YOUR TASKS -
a - In the forum thread about Wish's kids, why can the doe kid Crossroads Make a Wish not be kept?
b - From the forum thread about Wish's kids, copy the passage beginning with "Crossroads Dream Big" up to and including "(Jul 14, 2011)".

# Wish's Kids!! :o)



## Crossroads Boers (Feb 19, 2011)

Crossroads Dream Big was born at 8:20 and weighs 9lbs. ) He is a gorgeous little guy and will make someone a great herdsire. He was up and walking right away and is really sweet. He is the man of the goat herd now, and I'm guessing there is going to be major flirting going on in a few weeks! :ROFL: 

Crossroads Make a Wish was born at 8:40 and weighs 8lbs. I wish we could keep her, but we only do ABGA and she is USBGA because of her dad Legacy. I am sooo happy we got a painted girl! GOOD JOB WISH!

More pics to come once they dry!


----------



## DavyHollow (Jul 14, 2011)

so cute!! thanks for sharing


----------



## Lamancha Lady (Dec 13, 2011)

They are so cute Grats  :thumbup:


----------



## RMADairyGoats (Jun 20, 2011)

Awwwwww!!! Just too cute  Congratulations!


----------



## RPC (Nov 6, 2009)

Wow good job Wish on having twins. Nice paint doe. Incase you were not sure I have USBGA so you can just send her my way LOL


----------



## freedomstarfarm (Mar 25, 2011)

Adorable! Congrats!!


----------



## Crossroads Boers (Feb 19, 2011)

More pics! The buck is GORGEOUS! He is soooo chunky and has giant ears! He is ADORABLE! And look at the width on this guy! Both him and Maddie and doing great!


----------



## Crossroads Boers (Feb 19, 2011)

More pics!


----------



## RPC (Nov 6, 2009)

WOW he sure is really nice you know what go ahead and just send them both LOL


----------



## chigarden (Feb 26, 2011)

Oh My ! They are SSSSOOOOOOO cute


----------



## toth boer goats (Jul 20, 2008)

So cute...  :thumb:


----------

LISTED RECORDS -
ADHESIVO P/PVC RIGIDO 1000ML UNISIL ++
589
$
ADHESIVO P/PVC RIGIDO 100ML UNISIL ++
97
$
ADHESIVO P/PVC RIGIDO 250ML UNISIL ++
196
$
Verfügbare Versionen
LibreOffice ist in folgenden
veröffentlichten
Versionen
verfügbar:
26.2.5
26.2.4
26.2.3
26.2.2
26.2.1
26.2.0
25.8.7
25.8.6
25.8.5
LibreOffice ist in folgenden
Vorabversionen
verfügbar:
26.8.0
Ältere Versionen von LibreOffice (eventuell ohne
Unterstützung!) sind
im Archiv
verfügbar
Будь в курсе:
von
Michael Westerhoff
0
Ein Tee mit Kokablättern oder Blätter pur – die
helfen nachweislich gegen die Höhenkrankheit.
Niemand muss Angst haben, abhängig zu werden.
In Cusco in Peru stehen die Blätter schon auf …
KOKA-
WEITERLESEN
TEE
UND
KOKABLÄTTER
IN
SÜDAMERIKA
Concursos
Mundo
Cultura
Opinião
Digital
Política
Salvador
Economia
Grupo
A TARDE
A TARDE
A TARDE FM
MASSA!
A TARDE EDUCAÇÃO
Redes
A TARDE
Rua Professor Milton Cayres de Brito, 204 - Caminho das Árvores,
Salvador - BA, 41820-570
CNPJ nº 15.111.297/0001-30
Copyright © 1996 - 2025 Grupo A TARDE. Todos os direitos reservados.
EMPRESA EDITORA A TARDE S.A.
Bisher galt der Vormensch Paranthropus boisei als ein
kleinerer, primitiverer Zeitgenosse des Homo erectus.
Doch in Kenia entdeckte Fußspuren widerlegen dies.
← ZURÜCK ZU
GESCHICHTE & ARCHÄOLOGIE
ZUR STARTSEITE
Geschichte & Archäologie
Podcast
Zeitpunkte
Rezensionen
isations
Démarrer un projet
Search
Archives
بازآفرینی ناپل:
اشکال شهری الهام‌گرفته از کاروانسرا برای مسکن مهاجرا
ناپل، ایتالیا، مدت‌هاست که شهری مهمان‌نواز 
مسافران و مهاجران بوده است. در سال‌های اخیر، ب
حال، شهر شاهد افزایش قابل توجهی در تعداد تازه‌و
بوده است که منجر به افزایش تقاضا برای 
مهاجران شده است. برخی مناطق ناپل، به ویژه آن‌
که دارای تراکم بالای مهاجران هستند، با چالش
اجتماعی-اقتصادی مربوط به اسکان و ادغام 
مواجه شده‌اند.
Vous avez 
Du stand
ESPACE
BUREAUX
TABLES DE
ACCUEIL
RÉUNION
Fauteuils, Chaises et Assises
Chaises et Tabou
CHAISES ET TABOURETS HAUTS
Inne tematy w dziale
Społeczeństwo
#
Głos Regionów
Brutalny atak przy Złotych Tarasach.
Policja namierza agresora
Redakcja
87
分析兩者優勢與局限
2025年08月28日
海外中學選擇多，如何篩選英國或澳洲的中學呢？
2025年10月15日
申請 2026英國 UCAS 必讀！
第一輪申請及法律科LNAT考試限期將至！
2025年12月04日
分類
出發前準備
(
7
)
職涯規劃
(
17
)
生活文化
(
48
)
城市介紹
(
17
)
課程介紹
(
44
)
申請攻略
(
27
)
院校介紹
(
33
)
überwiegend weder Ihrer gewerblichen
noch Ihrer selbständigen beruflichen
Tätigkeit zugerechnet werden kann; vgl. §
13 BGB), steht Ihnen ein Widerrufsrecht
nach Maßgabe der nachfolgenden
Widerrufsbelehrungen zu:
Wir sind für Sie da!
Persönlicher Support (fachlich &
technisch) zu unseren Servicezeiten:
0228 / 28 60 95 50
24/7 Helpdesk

RESPONSES BY ITEM NUMBER -
a - She is USBGA because of her dad Legacy, and the owners only do ABGA.

b -
Crossroads Dream Big was born at 8:20 and weighs 9lbs. ) He is a gorgeous little guy and will make someone a great herdsire. He was up and walking right away and is really sweet. He is the man of the goat herd now, and I'm guessing there is going to be major flirting going on in a few weeks! :ROFL: 

Crossroads Make a Wish was born at 8:40 and weighs 8lbs. I wish we could keep her, but we only do ABGA and she is USBGA because of her dad Legacy. I am sooo happy we got a painted girl! GOOD JOB WISH!

More pics to come once they dry!


----------



## DavyHollow (Jul 14, 2011)